David Hitchner, a co-owner of ABC Beer Co., says that a new wine license will help expand his business’s “educational clout.” Photo by SAM SPOKONY
BY SAM SPOKONY | One of Downtown’s hottest craft beer purveyors is hoping to liven up the mix by adding wine to both its menu and its drink-friendly educational programming.
A year after recovering from the impact of Hurricane Sandy flooding that submerged parts of the East Village, the owners of ABC Beer Co. — at 96 Avenue C, near E. Seventh St. — are now planning to offer new classes in which bartenders and customers can discuss pairings of both beers and wines with cheeses or other foods.
“Getting a wine license will definitely allow us to expand our educational clout a bit,” said David Hitchner, a co-owner. “And from a business standpoint, we just want to be able to offer some more options to people who come here.”
Hitchner, an East Village resident, is no stranger to fermented grapes. He’s also a co-owner of ABC Wine Co., at 100 Avenue C, and also In Vino, a wine-centric restaurant on E. Fourth St., between Avenues A and B.
ABC Wine Co. offers both wine and liquor, as well as free tastings on Thursdays and Fridays from 6 p.m. to 8 p.m.
Since it opened in May 2012 — and barring those tumultuous post-Sandy months — ABC Beer Co. has become a prime local watering hole. It boasts around 350 craft beer varieties that cater to both casual and hardcore brew lovers, while also offering a selection of meats and cheeses.
Now, ABC Beer Co. representatives will go to Community Board 3’s State Liquor Authority Committee on Dec. 9 to request support for their application for an upgrade to a beer and wine license.
Hitchner explained that he and business partner Zach Mack plan to start slowly with the Beer Co.’s alcohol expansion, by offering one house and one premium variety of both red and white wines, as well as a sparkling option and possibly a New York State wine.
The Beer Co. currently offers classes — generally once a month, at about $40 per ticket and 90 minutes long — in which customers can learn more (and taste more) about the fundamental differences between various types of beer, as well as classroom-type discussions in which certain beers are paired with cheeses.
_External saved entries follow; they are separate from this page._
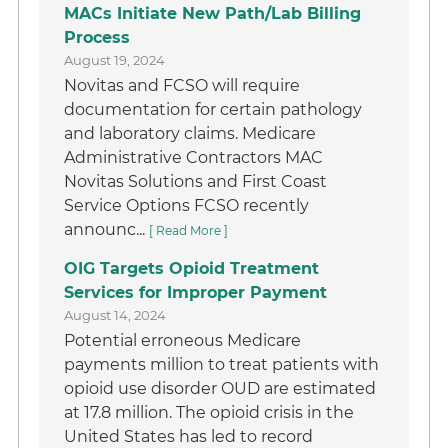
MACs Initiate New Path/Lab Billing
Process
August 19, 2024
Novitas and FCSO will require
documentation for certain pathology
and laboratory claims. Medicare
Administrative Contractors MAC
Novitas Solutions and First Coast
Service Options FCSO recently
announc...
[ Read More ]
OIG Targets Opioid Treatment
Services for Improper Payment
August 14, 2024
Potential erroneous Medicare
payments million to treat patients with
opioid use disorder OUD are estimated
at 17.8 million. The opioid crisis in the
United States has led to record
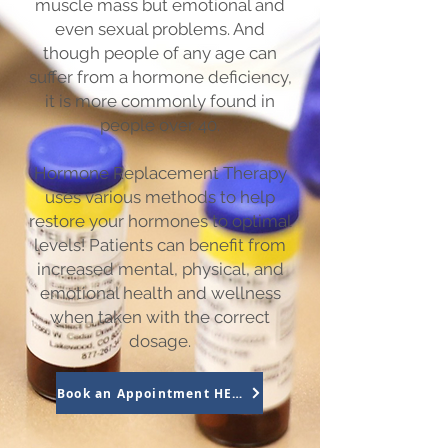
muscle mass but emotional and
even sexual problems. And
though people of any age can
suffer from a hormone deficiency,
it is more commonly found in
people over 40.
Hormone Replacement Therapy
uses various methods to help
restore your hormones to optimal
levels! Patients can benefit from
increased mental, physical, and
emotional health and wellness
when taken with the correct
dosage.
Book an Appointment HERE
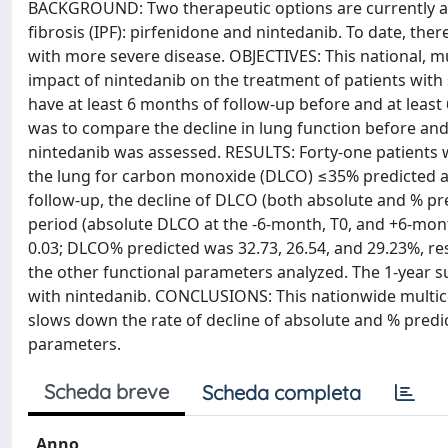
BACKGROUND: Two therapeutic options are currently ava
fibrosis (IPF): pirfenidone and nintedanib. To date, there 
with more severe disease. OBJECTIVES: This national, mu
impact of nintedanib on the treatment of patients with
have at least 6 months of follow-up before and at least
was to compare the decline in lung function before and 
nintedanib was assessed. RESULTS: Forty-one patients wi
the lung for carbon monoxide (DLCO) ≤35% predicted at
follow-up, the decline of DLCO (both absolute and % p
period (absolute DLCO at the -6-month, T0, and +6-month
0.03; DLCO% predicted was 32.73, 26.54, and 29.23%, resp
the other functional parameters analyzed. The 1-year s
with nintedanib. CONCLUSIONS: This nationwide multice
slows down the rate of decline of absolute and % predi
parameters.
Scheda breve
Scheda completa
Anno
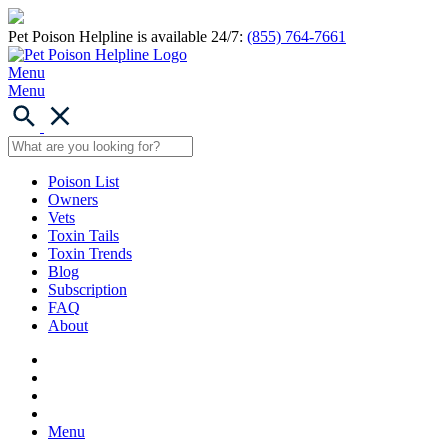
Pet Poison Helpline is available 24/7:
(855) 764-7661
Menu
Menu
Poison List
Owners
Vets
Toxin Tails
Toxin Trends
Blog
Subscription
FAQ
About
Menu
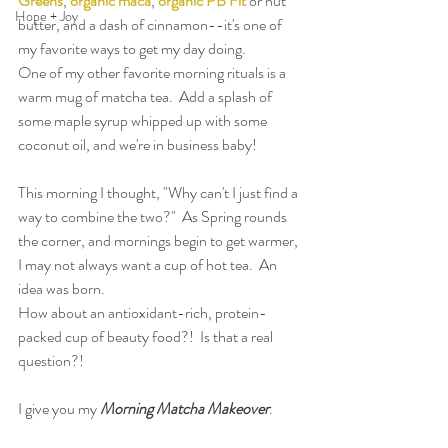
Greens
, 
organic maca
, 
organic PB Fit
 or nut 
Hope + Joy
butter, and a dash of cinnamon--it's one of 
my favorite ways to get my day doing.
One of my other favorite morning rituals is a 
warm mug of matcha tea.  Add a splash of 
some maple syrup whipped up with some 
coconut oil, and we're in business baby!
This morning I thought, "Why can't I just find a 
way to combine the two?"  As Spring rounds 
the corner, and mornings begin to get warmer, 
I may not always want a cup of hot tea.  An 
idea was born.
How about an antioxidant-rich, protein-
packed cup of beauty food?!  Is that a real 
question?!
I give you my 
Morning Matcha Makeover
.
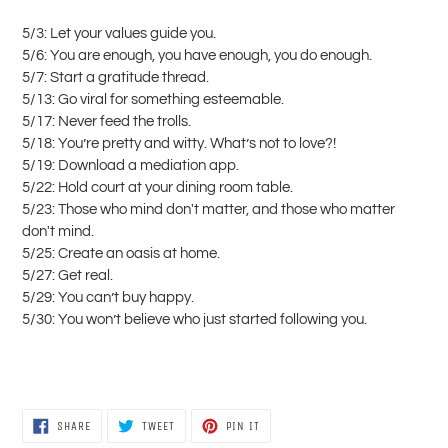
5/3: Let your values guide you.
5/6: You are enough, you have enough, you do enough.
5/7: Start a gratitude thread.
5/13: Go viral for something esteemable.
5/17: Never feed the trolls.
5/18: You’re pretty and witty. What’s not to love?!
5/19: Download a mediation app.
5/22: Hold court at your dining room table.
5/23: Those who mind don't matter, and those who matter
don't mind.
5/25: Create an oasis at home.
5/27: Get real.
5/29: You can’t buy happy.
5/30: You won’t believe who just started following you.
SHARE
TWEET
PIN
SHARE
TWEET
PIN IT
ON
ON
ON
FACEBOOK
TWITTER
PINTEREST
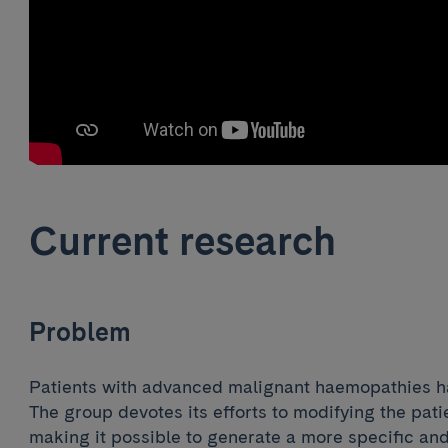
Current research
Problem
Patients with advanced malignant haemopathies hav
The group devotes its efforts to modifying the pat
making it possible to generate a more specific an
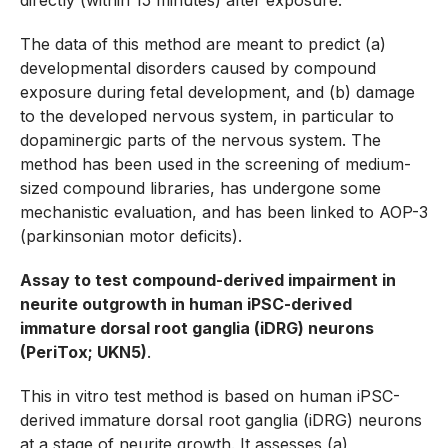
directly (within 15 minutes) after exposure.
The data of this method are meant to predict (a)
developmental disorders caused by compound
exposure during fetal development, and (b) damage
to the developed nervous system, in particular to
dopaminergic parts of the nervous system. The
method has been used in the screening of medium-
sized compound libraries, has undergone some
mechanistic evaluation, and has been linked to AOP-3
(parkinsonian motor deficits).
Assay to test compound-derived impairment in
neurite outgrowth in human iPSC-derived
immature dorsal root ganglia (iDRG) neurons
(PeriTox; UKN5)
.
This in vitro test method is based on human iPSC-
derived immature dorsal root ganglia (iDRG) neurons
at a stage of neurite growth. It assesses (a)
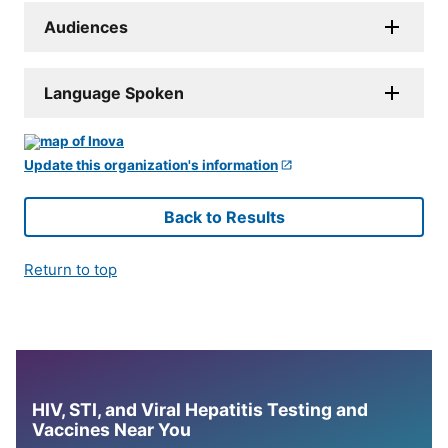
Audiences
Language Spoken
Update this organization's information
Back to Results
Return to top
HIV, STI, and Viral Hepatitis Testing and
Vaccines Near You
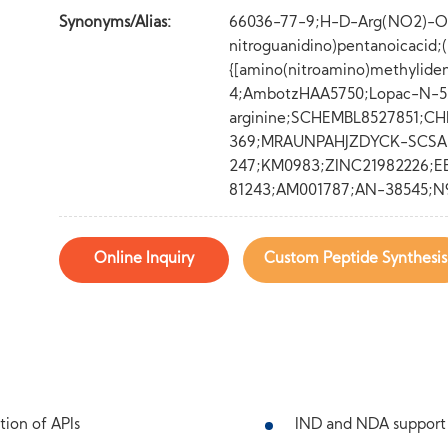
Synonyms/Alias:
66036-77-9;H-D-Arg(NO2)-O
nitroguanidino)pentanoicacid
{[amino(nitroamino)methylide
4;AmbotzHAA5750;Lopac-N-5
arginine;SCHEMBL8527851;CH
369;MRAUNPAHJZDYCK-SCSA
247;KM0983;ZINC21982226;E
81243;AM001787;AN-38545;N
Online Inquiry
Custom Peptide Synthesis
tion of APIs
IND and NDA support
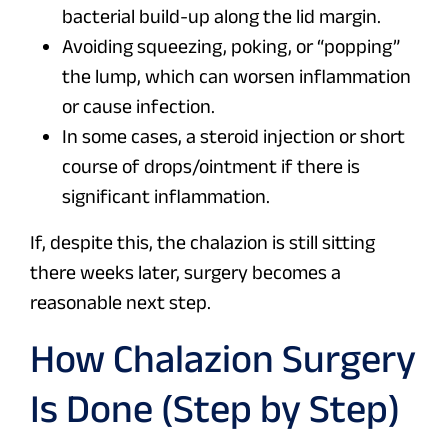
bacterial build-up along the lid margin.
Avoiding squeezing, poking, or “popping”
the lump, which can worsen inflammation
or cause infection.
In some cases, a steroid injection or short
course of drops/ointment if there is
significant inflammation.
If, despite this, the chalazion is still sitting
there weeks later, surgery becomes a
reasonable next step.
How Chalazion Surgery
Is Done (Step by Step)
With wine on tap, Hitchner said their educational programming would benefit by allowing customers to learn about the differences between beer and wine pairings — and why wine and cheese may not always be the most optimal match.
“The French drink wine and the French eat cheese, so most people assume that it’s a good pairing, but that’s generally not the case,” said Hitchner. “So it’ll be fun to try matching some cheeses with a beer and with a wine, to see what people really think about it, and allow them to talk about why they think that.”
And with some experience of the stresses of Community Board S.L.A. applications already behind him, Hitchner also noted that he has no plans of trying to get a full liquor license at ABC Beer Co.
“We’re not slow-playing the wine alteration just to try to get liquor in here two years from now,” he said, laughing. “We have a really good crowd of people who come here, we’re a neighborhood place, and we don’t need to have liquor to keep that going.”